Laying an egg is a big job! Essentially an egg is protein wrapped in calcium. For nine months of the year the hen has done an awesome job producing us lovely, fresh eggs. Now she needs to concentrate on giving her body a rest and replenishing her reserves for the next laying season. During this time she will be shedding and replacing her feathers and building up the calcium reserves she has depleted in her bones over the past laying season. Making new feathers requires lots of protein and she will need quality feed to achieve it.

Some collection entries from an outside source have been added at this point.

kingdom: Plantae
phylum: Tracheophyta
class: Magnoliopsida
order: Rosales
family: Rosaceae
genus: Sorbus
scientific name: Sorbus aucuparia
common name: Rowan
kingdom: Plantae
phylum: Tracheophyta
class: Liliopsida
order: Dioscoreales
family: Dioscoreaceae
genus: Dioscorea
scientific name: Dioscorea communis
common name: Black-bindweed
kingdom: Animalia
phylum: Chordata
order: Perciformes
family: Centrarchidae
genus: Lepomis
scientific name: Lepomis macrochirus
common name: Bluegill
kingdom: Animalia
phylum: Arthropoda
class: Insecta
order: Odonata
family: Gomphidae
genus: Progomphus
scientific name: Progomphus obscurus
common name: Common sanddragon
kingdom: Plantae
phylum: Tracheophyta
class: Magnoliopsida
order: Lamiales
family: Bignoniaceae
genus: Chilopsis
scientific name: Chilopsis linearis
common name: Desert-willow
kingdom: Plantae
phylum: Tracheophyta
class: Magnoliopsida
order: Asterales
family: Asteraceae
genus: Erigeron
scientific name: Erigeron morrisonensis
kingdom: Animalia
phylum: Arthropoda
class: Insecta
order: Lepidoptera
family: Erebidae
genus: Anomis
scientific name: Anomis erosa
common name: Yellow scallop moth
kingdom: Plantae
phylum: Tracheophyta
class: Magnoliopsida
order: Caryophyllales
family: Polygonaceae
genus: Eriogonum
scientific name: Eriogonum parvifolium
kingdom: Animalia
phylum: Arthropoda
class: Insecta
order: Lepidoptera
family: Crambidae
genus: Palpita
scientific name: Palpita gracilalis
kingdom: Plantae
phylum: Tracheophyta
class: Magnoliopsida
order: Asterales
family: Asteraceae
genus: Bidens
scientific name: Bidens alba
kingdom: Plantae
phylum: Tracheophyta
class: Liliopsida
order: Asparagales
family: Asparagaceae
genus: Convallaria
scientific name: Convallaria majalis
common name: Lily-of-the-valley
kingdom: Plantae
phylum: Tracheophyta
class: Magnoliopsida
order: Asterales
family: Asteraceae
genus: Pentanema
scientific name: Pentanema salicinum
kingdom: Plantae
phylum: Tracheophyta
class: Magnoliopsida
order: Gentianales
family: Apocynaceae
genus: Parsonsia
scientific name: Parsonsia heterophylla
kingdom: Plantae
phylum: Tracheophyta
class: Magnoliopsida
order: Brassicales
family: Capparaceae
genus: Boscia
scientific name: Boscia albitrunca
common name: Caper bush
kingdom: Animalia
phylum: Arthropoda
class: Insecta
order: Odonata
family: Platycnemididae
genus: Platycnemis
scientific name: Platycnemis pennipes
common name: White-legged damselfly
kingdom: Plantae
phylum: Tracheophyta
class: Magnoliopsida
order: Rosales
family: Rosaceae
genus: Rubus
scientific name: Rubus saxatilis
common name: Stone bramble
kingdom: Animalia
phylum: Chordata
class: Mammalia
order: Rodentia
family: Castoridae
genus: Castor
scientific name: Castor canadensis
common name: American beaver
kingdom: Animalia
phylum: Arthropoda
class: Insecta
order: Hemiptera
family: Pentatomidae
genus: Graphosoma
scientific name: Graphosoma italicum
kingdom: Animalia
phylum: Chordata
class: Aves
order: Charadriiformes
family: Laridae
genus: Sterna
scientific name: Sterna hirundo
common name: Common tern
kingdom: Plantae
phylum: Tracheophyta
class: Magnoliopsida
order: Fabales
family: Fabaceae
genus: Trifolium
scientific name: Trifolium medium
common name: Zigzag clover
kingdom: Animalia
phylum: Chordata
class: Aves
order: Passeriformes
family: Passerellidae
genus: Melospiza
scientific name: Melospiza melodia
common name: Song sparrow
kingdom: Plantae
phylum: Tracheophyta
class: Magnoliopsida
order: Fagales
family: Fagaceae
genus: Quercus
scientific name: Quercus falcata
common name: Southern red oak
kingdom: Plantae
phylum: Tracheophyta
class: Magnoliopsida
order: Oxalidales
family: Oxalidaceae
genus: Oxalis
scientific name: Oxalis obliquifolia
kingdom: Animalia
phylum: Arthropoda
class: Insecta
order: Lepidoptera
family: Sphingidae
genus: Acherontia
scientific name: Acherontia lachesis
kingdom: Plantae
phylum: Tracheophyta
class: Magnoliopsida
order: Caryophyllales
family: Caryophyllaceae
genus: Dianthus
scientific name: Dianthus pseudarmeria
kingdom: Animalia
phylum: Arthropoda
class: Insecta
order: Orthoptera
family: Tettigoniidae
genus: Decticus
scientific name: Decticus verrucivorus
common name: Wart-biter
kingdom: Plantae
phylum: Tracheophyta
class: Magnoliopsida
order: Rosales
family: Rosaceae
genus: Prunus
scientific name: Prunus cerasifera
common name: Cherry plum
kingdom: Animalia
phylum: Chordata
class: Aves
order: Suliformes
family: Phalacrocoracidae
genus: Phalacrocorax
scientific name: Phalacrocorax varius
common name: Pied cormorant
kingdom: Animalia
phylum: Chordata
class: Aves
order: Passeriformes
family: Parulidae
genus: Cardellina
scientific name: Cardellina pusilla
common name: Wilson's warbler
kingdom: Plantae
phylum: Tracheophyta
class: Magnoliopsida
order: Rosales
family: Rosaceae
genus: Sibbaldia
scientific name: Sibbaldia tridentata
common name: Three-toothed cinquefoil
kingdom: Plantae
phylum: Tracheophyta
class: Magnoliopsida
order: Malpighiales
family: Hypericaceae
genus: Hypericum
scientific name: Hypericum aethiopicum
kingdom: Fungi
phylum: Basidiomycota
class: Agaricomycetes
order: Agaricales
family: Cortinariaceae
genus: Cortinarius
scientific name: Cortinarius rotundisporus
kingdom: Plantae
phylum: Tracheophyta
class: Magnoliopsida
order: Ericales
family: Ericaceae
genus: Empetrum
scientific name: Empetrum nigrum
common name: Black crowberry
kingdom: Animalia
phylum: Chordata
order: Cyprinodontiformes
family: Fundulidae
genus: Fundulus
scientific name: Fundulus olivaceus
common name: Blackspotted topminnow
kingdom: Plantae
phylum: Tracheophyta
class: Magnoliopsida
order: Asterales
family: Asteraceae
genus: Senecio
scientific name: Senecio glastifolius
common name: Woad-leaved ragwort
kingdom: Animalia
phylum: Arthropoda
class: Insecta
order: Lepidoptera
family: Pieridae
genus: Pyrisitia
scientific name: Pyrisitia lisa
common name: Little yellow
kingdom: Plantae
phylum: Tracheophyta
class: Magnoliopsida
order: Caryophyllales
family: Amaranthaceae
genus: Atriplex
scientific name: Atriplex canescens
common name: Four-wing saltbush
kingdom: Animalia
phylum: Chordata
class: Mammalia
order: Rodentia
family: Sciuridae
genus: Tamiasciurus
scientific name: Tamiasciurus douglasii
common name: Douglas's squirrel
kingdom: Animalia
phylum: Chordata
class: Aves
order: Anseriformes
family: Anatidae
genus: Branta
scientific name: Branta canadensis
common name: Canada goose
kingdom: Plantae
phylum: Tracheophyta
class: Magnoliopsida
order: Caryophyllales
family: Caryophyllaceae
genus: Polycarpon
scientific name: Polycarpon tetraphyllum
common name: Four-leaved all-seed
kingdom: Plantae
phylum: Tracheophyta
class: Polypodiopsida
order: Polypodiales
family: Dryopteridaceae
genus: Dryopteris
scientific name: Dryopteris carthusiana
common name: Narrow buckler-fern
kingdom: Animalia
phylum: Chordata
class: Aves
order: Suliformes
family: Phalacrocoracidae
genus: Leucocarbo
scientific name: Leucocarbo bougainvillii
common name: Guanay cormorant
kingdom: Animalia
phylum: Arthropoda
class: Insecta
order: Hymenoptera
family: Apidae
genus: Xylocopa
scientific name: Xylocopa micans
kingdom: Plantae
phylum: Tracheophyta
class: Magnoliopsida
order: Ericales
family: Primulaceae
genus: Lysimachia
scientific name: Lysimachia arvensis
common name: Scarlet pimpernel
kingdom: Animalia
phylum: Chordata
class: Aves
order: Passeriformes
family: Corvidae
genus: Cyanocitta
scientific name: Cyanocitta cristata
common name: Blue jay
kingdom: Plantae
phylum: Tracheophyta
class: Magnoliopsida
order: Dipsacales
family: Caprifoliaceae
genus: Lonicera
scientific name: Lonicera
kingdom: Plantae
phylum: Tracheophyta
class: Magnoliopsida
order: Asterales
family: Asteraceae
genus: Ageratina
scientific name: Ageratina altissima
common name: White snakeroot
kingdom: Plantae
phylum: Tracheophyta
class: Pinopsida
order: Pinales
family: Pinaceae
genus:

Remember to keep feeding your chooks a quality nutritionally balanced feed during the moult. We feed our chooks all year round on a nutritionally balanced complete feed which contains high levels of ruminant protein. Chooks are not vegetarians so make sure the feed you are feeding out has meat / bone meal, blood meal and tallow in it. Look on the labels of the feed you buy and check what the crude protein levels are and what type of protein it is. You might be surprised to find that some of the feeds out there have lower levels of crude protein in them and are vegetable based hence the lower prices. Soybean meal used in these vegetarian based proteins have low levels of the essential amino acids like lysine and methoinine which, if not substituted synthetically, will cause problems such as poor feathering, faulty eggs and low egg production. Cheap feed with the lower levels of crude protein, especially vegetable based proteins, will not give your hens what they need to be top producers.

12 Tips for Top Hen Health & Premium Egg Production

To Sum It Up

Feed your birds the best you can! Feed them the best feed and keep them in good health and they will lay well for you. It is a false economy to think that buying cheap feed, or just feeding out kitchen scraps or grains or leaving your chooks to forage will be sufficient to provide you with lots of lovely fresh eggs.